-- WHAT TO DO --
Set down the lines of the items below without any changes, from the line containing "讀學歷頒授課程設有網上服務，在學學員亦可以「微" through the end of the items. Leave the pictures out of your answer.

━━ RECORDS TO PROCESS ━━

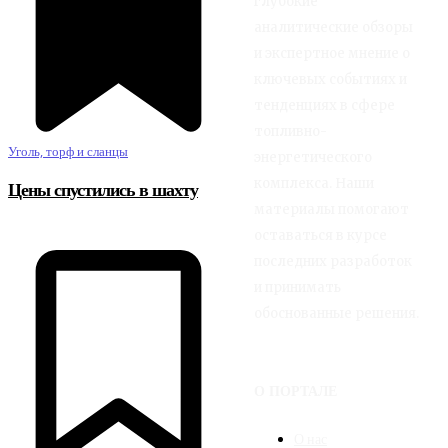
глубокие
аналитические обзоры
и экспертное мнение о
ключевых событиях и
тенденциях в сфере
топливно-
Уголь, торф и сланцы
энергетического
комплекса. Наши
Цены спустились в шахту
материалы помогают
оставаться в курсе
последних разработок
и принимать
обоснованные решения.
О ПОРТАЛЕ
О нас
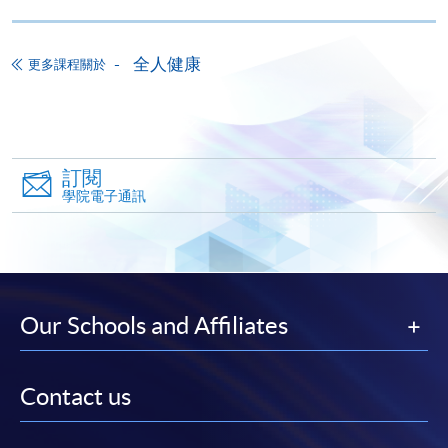
讀學歷頒授課程設有網上服務，在學學員亦可以「微
信支付」(Online WeChat Pay) 、「支付寶」(Online
全人健康
更多課程關於
Alipay) 或 「轉數快」(FPS) 繳付學費。
報讀新課程
訂閱
填寫網上報名表格
學院電子通訊
申請人可按該課程網頁的右上角的
圖示進入網上服務網頁，然
後按照指示填妥網上報名表格。
某些課程須甄選入學，並要求申請人上載課程網頁
Our Schools and Affiliates
中指定所須文件(如學歷證明)。系統只支援doc,
docx, jpg 和pdf格式之附件。
Contact us
繳交所需費用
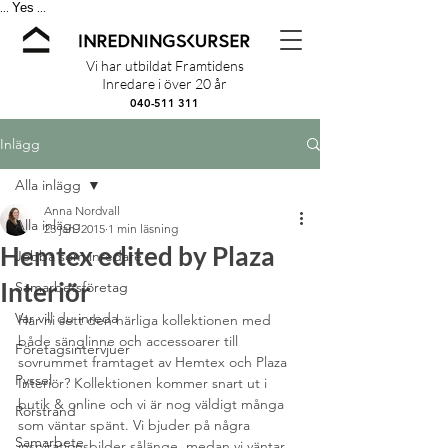
Yes
...
...
Vi har utbildat Framtidens
Inredare i över 20 år
040-511 311
Inlägg
Alla inlägg
Anna Nordvall
Alla inlägg
23 jan. 2015
1 min läsning
Hemtex edited by Plaza
Jobba som inredare
Interiör
Samarbetsföretag
Var vill du inreda
Har ni sett den härliga kollektionen med 
både sänglinne och accessoarer till 
Företagsintervjuer
sovrummet framtaget av Hemtex och Plaza 
Pyssel
Interiör? Kollektionen kommer snart ut i 
butik & online och vi är nog väldigt många 
Rörstrand
som väntar spänt. Vi bjuder på några 
Samarbete
inspirationsbilder sålänge, medan vi väntar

━━━

-- ANSWER SPACE --
讀學歷頒授課程設有網上服務，在學學員亦可以「微
信支付」(Online WeChat Pay) 、「支付寶」(Online
全人健康
更多課程關於
Alipay) 或 「轉數快」(FPS) 繳付學費。
報讀新課程
訂閱
填寫網上報名表格
學院電子通訊
申請人可按該課程網頁的右上角的
圖示進入網上服務網頁，然
後按照指示填妥網上報名表格。
某些課程須甄選入學，並要求申請人上載課程網頁
Our Schools and Affiliates
中指定所須文件(如學歷證明)。系統只支援doc,
docx, jpg 和pdf格式之附件。
Contact us
繳交所需費用
Yes
...
...
Vi har utbildat Framtidens
Inredare i över 20 år
040-511 311
Inlägg
Alla inlägg
Anna Nordvall
Alla inlägg
23 jan. 2015
1 min läsning
Hemtex edited by Plaza
Jobba som inredare
Interiör
Samarbetsföretag
Var vill du inreda
Har ni sett den härliga kollektionen med 
både sänglinne och accessoarer till 
Företagsintervjuer
sovrummet framtaget av Hemtex och Plaza 
Pyssel
Interiör? Kollektionen kommer snart ut i 
butik & online och vi är nog väldigt många 
Rörstrand
som väntar spänt. Vi bjuder på några 
Samarbete
inspirationsbilder sålänge, medan vi väntar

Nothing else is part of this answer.